The wife has booked us 3 nights this coming Colombus Day weekend in *Sirmione*, so any other Pro-Tips would be appropriated - we are driving down from southern Germany


----------



## Ghost_HTX (Sep 19, 2014)

Cool! I was only ever in Sirmione in the evening - so it was all dining, drinking, ice cream (the BEST ice cream!) and so on. To be honest it was a few years back now.
The lake front is really nice and if you get the chance to hire a speed boat (IIRC it cost me 80EUR for 1/2 a day and I left my driving license as deposit) it is SOOOOO worth it!

Since you are driving it is best to know that it is a very small medieval town; normal cars aren't allowed in as far as I can remember - there is a big car park before you enter the narrow land bridge to get to town and also I believe that the hotels there run shuttle buses to and from... But if you're only there for a few days, it shouldn't be too much of a schlep to carry your bags to the hotel? Totally up to you of course! Not too sure about leaving bikes on a rack on the car there (if you take your bike with you, of course)... 

Weather permitting; I would really recommend taking the time to visit a little of the North on the way down from Germany. Then again this depends on your route. 

If you go via Austria (I would recommend this) then you will most likely cross into Italy at the Brenner Pass (twisty turny alpine roads FTW  ) - this means that you can check out Bolzano/Bolzen and some of the other places round about. The hiking and biking in this area is killer & if you are up for it I would recommend the Passo Pordoi or Passo Sella (just Google "Passo Pordoi MTB") - It is only a little out of the way to the east, just past a nice little place called Canazei - we've stayed there twice (Hotel Croce Bianca) and it is fantastic!

If you go via Switzerland it is a little different - much lower and flatter and urbanised. You cross over close to Lake Como. To be honest we only ever drove through that area so I don't know it too well. We stayed one time at a place called Bellagio - right where the lake forks into two (south end) but there wasn't a lot of biking - just relaxing and enjoying the good food etc. The lake is lovely and IIRC we saw a lot of roadies but not so much MTB action.

Milan is really cool for a day trip - shopping of sight seeing. Check out the Navigare area (the canals).
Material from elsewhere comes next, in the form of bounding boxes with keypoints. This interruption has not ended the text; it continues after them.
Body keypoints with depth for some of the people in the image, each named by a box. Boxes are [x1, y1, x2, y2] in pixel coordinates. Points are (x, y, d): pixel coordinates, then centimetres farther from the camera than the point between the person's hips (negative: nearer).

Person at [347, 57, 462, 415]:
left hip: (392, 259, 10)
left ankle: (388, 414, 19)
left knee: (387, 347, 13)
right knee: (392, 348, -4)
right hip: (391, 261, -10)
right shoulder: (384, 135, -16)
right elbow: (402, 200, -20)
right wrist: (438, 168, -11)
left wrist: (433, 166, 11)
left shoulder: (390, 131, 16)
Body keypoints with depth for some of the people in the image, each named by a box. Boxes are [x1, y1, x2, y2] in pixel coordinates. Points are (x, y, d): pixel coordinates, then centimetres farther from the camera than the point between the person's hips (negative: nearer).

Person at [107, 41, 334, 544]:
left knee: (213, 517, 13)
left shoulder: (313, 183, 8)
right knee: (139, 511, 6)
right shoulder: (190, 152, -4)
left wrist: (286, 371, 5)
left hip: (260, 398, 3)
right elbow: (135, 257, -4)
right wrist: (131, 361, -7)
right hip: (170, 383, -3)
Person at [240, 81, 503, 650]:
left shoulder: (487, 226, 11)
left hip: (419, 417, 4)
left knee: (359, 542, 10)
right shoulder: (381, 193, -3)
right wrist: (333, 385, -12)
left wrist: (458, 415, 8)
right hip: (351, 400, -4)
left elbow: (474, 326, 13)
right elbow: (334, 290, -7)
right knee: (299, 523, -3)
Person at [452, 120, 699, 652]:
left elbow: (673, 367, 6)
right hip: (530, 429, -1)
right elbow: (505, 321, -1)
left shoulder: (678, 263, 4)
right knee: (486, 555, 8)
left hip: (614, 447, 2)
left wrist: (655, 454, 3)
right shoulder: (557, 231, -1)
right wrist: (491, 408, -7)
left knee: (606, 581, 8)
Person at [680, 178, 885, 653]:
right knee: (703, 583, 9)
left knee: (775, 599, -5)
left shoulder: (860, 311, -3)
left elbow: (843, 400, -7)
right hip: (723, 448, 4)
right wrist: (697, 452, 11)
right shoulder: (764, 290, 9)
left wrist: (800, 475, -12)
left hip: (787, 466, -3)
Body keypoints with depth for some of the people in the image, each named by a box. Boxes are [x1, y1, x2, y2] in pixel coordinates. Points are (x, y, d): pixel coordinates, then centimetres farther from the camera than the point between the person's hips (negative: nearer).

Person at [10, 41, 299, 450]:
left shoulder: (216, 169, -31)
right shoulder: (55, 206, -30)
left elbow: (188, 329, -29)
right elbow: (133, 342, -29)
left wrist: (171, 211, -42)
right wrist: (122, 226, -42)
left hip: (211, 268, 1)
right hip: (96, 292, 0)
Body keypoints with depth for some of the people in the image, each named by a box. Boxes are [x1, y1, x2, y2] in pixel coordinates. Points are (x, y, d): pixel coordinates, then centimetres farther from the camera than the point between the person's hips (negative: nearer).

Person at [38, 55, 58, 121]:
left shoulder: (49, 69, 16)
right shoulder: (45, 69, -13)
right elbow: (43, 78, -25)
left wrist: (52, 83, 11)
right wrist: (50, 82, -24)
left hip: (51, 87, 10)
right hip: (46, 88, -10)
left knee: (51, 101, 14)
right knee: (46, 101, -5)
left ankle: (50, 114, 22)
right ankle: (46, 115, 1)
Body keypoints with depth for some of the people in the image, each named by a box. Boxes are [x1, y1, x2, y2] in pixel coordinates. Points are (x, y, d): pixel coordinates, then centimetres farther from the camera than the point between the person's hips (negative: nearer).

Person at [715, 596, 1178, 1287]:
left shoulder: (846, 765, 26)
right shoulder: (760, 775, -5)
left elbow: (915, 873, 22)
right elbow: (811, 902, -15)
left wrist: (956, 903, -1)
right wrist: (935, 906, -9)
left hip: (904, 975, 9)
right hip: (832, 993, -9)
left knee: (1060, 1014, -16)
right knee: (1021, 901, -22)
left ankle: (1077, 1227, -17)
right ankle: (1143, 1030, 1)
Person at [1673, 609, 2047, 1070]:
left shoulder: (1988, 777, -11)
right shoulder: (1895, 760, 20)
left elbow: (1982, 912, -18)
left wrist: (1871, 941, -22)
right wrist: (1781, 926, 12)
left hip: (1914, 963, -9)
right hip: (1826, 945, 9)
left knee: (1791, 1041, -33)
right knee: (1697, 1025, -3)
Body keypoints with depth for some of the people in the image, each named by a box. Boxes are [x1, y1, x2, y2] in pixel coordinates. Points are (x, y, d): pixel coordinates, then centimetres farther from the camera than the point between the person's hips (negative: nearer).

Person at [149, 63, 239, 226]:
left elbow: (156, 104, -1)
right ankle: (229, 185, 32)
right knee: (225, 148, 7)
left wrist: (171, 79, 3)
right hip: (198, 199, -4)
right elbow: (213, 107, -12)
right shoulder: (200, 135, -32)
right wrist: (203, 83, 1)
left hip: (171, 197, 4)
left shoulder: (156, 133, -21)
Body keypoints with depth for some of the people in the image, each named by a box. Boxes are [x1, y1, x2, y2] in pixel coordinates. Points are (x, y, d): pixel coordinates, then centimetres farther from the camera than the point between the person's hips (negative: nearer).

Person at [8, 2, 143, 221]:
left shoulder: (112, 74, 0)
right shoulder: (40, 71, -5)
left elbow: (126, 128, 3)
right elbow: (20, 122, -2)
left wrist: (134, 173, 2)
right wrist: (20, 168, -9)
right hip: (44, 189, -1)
It is lovely there - really chilled out to be a big European city.

Yeah... if you have any particular questions just ask - I'm not the authority on Northern Italy, but I have been there a bunch of times & am keen to pass on any info I can


----------



## MTBNate (Apr 6, 2004)

Had a blast, thx for the info - we drove down from Stuttgart to Italy via the Fernpaß > Innsbruke > the Brenner Pass toll road and into Italy thru the Dolomites on the Autostrada.

We decided not to being bikes on the Mini opting to use this as a 'scouting/site seeing' trip.

Lots to see in fact:

_Zugspitze_, seen from the Fernpaß


















Lake Garda (looking north)









Just north of the town of Garda









*Sirmione*



























*Venice*


----------